▶ **Reading passage**
-*-*-
__Nodes vs Links__

Consider a wireless network consisting of \(K\) number of devices. If each and every device is communicating with each other, there will be a wireless link between each and every pair of nodes. The number of such unique two-way links is depicted as \(M\). The following equation describes relationship between \(M\) and \(K\):

$$ M = \frac{{K}^2-K}{2} $$

The following figure illustrates some examples of \(M\) values and their corresponding \(K\) values.

Figure 1: Relationship between the number of devices and the number of links. |

__Characteristics of a Particular Link__

There are many wireless links in the network, i.e., \(M\) number of them. Out of these \(M\) links, let's consider a single two-way link between two wireless devices in such a network. The received signal strength of the \(i\)th link (\(i = 1, 2, ..., M\)) at time \(t\) is represented by \({y}_{i}(t)\). The following equation shows how this value can be described:

$$ {y}_{i}(t) = P_{i} - L_{i} - {S}_{i}(t) - {F}_{i}(t) - {\upsilon}_{i}(t) $$

where:

- \({y}_{i}(t)\) : Received signal strength at time \(t\).
- \(P_{i}\) : Transmitted power in decible.
- \(L_{i}\) : Static loss due to distance, antenna patterns, device inconsistencies, etc.
- \({S}_{i}(t)\) : Shadowing loss due to objects that attenuate the signal.
- \({F}_{i}(t)\) : Fading loss due to constructive and destructive interference.
- \({\upsilon}_{i}(t)\) : Measurement noise.
-*-*-
▶ **Data**
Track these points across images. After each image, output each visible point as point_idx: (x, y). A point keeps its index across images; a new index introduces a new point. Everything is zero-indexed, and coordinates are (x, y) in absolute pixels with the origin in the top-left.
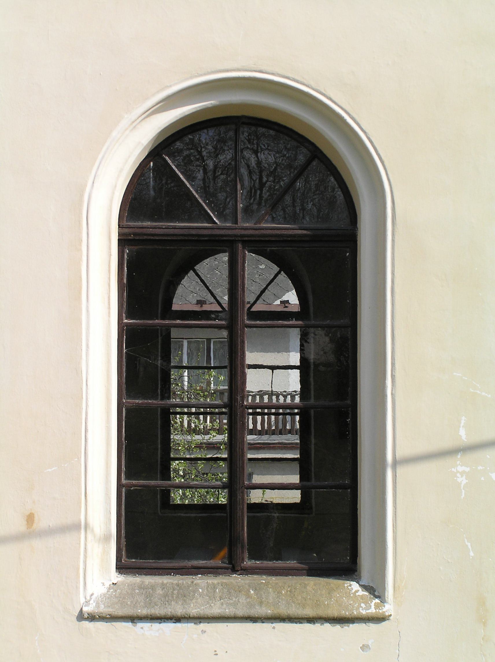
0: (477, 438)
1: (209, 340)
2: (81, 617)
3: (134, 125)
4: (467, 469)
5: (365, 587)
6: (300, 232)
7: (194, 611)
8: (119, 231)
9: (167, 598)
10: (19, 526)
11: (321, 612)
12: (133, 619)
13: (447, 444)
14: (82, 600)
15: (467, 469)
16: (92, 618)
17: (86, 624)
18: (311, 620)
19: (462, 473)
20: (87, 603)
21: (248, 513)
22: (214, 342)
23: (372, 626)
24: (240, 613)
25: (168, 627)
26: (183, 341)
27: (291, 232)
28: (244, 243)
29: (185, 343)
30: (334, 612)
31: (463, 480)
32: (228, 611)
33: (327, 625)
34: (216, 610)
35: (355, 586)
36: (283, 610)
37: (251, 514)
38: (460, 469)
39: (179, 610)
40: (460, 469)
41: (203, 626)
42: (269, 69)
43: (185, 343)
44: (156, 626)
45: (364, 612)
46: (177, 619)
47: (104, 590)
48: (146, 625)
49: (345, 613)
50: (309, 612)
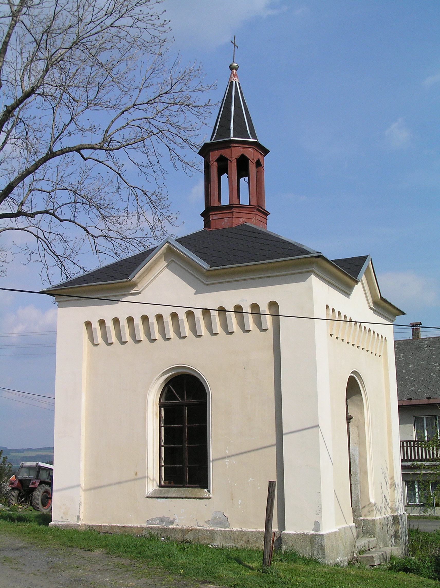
-*-*-
▶ **Written exercise A**
Rewrite the part of the text on wireless links starting at "Figure 1: Relationship" and ending at "device inconsistencies, etc.", with "Static loss" replaced by "Fixed loss".
▶ **Written exercise B**
Using the text on wireless links in the material above, can you answer these?
(i) Which letter stands for the number of unique two-way links?
(ii) What causes fading loss?
(iii) What three sources of static loss are named before "etc."?
▶ **Written exercise C**
Does each statement agree with the text on wireless links in the material above? Answer yes or no, and quote the words that decide it.
(i) Shadowing loss comes from objects that attenuate the signal.
(ii) The links counted by M are one-way links.
(iii) Fading loss is attributed to distance.

▶ **Output A**
Figure 1: Relationship between the number of devices and the number of links. |

__Characteristics of a Particular Link__

There are many wireless links in the network, i.e., \(M\) number of them. Out of these \(M\) links, let's consider a single two-way link between two wireless devices in such a network. The received signal strength of the \(i\)th link (\(i = 1, 2, ..., M\)) at time \(t\) is represented by \({y}_{i}(t)\). The following equation shows how this value can be described:

$$ {y}_{i}(t) = P_{i} - L_{i} - {S}_{i}(t) - {F}_{i}(t) - {\upsilon}_{i}(t) $$

where:

- \({y}_{i}(t)\) : Received signal strength at time \(t\).
- \(P_{i}\) : Transmitted power in decible.
- \(L_{i}\) : Fixed loss due to distance, antenna patterns, device inconsistencies, etc.

▶ **Output B**
(i) M
(ii) Constructive and destructive interference
(iii) Distance, antenna patterns and device inconsistencies

▶ **Output C**
(i) Yes: "Shadowing loss due to objects that attenuate the signal."
(ii) No: "The number of such unique two-way links is depicted as \(M\)."
(iii) No: "Fading loss due to constructive and destructive interference."